** Opening Document segment block **

Thursday, May 28, 2009

More Pics for Wineauxs to Love

These hands are about 20 ft tall and not far from Gigondas. They were showcased in a roundabout. There were several places in the Cote du Rhone that had grapevines in the roundabout. So cool - I'm wondering if they'd do that on Chapel Hill Road??? :)
The other photos above are Gigondas and Saint Cosme.

Tuesday, May 26, 2009

Photos of Saint Cosme & the village of Gigondas

AS y6oiu can see the Barroul family dog was so happy we visited, it escourted us to town!


North of Avignon by way of Carpentras, sheltered by the hauntingly beautiful Dentelles range is the famous wine producing town of Gigondas. I had heard of this part of the Cote du Rhone but it really picked up on my radar when Paul of Top Ten Wines turned me on to a glorious red wine from Saint Cosme. Imagine my surprise when we are driving down the road and voila - there in front of us was the place - the actual Chateau de Saint Cosme. Named for the patron saint of Gigondas, this working winery and vineyard dispenses quickly with any pretense. A friendly dog greets all who enter the small drive and provided a welcome diversion for Cameron and Caroline who have little interest in wine. The 14th generation winemaker, Louis Barroul and his family live on site. One would think it has nothing to do with viticulture or enology, but there was something reassuring and expected with seeing a bicycle and the of small children about. This was a terrior well connected to the human as the family to the land. The wines of Saint Cosme demonstrate this respectful symbiosis. One wine that stood out among all I tasted the was the 2007 Gigondas. I bought two bottles - with a silent prayer to the Customs God. One to watch is their table wine, Little James Basket Press Vin de Table. With Chateau direct prices at just over a mere 4 euros, word from the Chateau is US wine merchants are very interested in both the Little James and the Saint Joseph. The Little James is a whole lot of wow for the price - fat and round with berry and spice and those wonderful earthy notes I so love about good Cote du Rhone wine. The 2006 St. Joseph is selling for an average of around $45 in the US. It can be purchased from the estate for 14.20 euro.

** Closing Document segment block **

▶ Assignment 1:
In the wine blog post, what price does the estate charge for the 2006 St. Joseph?
▶ Assignment 2:
Reproduce verbatim the passage of the wine blog post that begins with the words "The other photos" and ends with "us to town!".

** Opening Dataset excerpts block **

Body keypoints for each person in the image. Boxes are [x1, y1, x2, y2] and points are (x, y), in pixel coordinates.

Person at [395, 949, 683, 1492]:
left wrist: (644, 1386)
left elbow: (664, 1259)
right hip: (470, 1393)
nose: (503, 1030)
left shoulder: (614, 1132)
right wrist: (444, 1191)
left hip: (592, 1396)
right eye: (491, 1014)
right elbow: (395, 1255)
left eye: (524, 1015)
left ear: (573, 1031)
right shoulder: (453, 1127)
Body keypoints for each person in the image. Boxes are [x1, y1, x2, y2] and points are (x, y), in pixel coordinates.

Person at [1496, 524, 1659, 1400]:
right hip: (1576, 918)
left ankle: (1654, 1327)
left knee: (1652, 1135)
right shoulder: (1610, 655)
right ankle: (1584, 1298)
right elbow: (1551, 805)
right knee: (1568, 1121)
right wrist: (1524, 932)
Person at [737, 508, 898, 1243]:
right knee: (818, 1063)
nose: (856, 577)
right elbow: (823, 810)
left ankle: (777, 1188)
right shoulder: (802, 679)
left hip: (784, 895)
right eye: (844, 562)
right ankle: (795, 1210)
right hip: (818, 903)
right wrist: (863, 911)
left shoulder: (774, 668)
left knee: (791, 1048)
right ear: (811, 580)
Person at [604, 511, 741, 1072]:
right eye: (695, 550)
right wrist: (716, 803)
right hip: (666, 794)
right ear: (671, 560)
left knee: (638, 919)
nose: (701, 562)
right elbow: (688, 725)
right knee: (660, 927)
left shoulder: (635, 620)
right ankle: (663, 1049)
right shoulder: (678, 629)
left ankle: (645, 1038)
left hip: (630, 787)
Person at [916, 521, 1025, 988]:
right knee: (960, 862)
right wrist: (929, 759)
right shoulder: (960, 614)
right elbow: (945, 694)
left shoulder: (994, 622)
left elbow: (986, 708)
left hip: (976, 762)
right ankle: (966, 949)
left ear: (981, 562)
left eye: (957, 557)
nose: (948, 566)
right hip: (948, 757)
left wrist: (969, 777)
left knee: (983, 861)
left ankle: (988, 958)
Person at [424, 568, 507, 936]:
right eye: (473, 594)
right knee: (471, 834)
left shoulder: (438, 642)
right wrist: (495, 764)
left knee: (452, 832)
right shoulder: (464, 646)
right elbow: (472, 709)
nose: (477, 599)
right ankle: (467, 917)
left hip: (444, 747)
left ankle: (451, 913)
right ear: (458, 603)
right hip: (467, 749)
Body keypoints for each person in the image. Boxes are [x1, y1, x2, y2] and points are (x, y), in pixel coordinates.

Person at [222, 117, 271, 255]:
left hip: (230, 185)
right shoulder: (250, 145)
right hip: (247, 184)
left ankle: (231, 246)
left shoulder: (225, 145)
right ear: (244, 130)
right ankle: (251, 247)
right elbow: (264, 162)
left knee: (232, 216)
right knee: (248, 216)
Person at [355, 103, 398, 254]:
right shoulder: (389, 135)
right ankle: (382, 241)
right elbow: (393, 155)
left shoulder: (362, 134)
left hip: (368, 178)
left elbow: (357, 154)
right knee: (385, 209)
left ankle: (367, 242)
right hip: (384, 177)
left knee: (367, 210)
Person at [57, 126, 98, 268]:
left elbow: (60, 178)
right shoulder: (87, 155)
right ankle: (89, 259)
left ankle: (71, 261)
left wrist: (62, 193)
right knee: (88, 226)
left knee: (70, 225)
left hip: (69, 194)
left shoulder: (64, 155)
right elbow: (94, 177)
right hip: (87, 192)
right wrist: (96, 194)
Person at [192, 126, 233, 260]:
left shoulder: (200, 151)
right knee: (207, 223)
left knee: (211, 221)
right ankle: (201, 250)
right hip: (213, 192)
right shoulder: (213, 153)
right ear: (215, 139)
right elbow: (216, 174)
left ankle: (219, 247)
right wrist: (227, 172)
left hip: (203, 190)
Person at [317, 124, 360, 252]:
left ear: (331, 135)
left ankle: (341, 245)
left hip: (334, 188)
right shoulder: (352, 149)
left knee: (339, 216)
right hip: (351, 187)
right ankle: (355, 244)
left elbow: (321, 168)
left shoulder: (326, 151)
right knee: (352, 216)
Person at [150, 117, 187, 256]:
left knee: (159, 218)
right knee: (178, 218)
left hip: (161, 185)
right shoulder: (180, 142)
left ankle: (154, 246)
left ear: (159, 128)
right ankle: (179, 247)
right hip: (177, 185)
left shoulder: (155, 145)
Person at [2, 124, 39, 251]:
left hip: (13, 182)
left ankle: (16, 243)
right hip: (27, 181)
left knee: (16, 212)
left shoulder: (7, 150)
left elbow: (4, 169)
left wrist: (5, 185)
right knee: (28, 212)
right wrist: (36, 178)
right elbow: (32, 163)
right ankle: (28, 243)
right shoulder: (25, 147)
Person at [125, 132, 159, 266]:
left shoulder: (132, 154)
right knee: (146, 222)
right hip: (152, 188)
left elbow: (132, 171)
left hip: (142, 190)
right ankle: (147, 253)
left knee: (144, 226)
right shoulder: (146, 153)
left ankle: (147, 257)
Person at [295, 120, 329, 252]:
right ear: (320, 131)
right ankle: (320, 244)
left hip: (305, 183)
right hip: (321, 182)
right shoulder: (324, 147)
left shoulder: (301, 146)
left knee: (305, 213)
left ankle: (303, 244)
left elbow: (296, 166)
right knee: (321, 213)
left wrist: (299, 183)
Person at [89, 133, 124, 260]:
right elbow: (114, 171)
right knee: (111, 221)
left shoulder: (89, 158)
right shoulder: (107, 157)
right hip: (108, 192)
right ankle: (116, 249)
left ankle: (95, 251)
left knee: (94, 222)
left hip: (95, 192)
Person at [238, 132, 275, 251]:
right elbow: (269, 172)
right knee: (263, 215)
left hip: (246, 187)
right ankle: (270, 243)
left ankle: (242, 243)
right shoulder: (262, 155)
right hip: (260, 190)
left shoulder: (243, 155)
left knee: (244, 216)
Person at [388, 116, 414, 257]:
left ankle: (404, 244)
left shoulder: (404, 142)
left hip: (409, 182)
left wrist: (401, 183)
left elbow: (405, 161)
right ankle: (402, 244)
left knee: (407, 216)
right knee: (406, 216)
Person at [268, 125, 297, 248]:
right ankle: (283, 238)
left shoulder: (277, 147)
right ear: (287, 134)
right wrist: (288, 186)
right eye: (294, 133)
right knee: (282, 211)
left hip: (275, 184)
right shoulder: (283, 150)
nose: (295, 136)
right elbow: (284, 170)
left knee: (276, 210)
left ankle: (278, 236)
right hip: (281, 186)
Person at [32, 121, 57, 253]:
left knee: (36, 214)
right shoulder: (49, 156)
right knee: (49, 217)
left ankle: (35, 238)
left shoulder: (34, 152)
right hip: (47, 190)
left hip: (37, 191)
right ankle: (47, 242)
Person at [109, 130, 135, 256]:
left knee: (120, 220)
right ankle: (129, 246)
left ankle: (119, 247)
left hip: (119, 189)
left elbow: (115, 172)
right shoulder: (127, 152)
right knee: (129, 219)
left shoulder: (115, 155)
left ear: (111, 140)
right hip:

** Closing Dataset excerpts block **

▶ Answer box 1:
14.20 euro

▶ Answer box 2:
The other photos above are Gigondas and Saint Cosme.

Tuesday, May 26, 2009

Photos of Saint Cosme & the village of Gigondas

AS y6oiu can see the Barroul family dog was so happy we visited, it escourted us to town!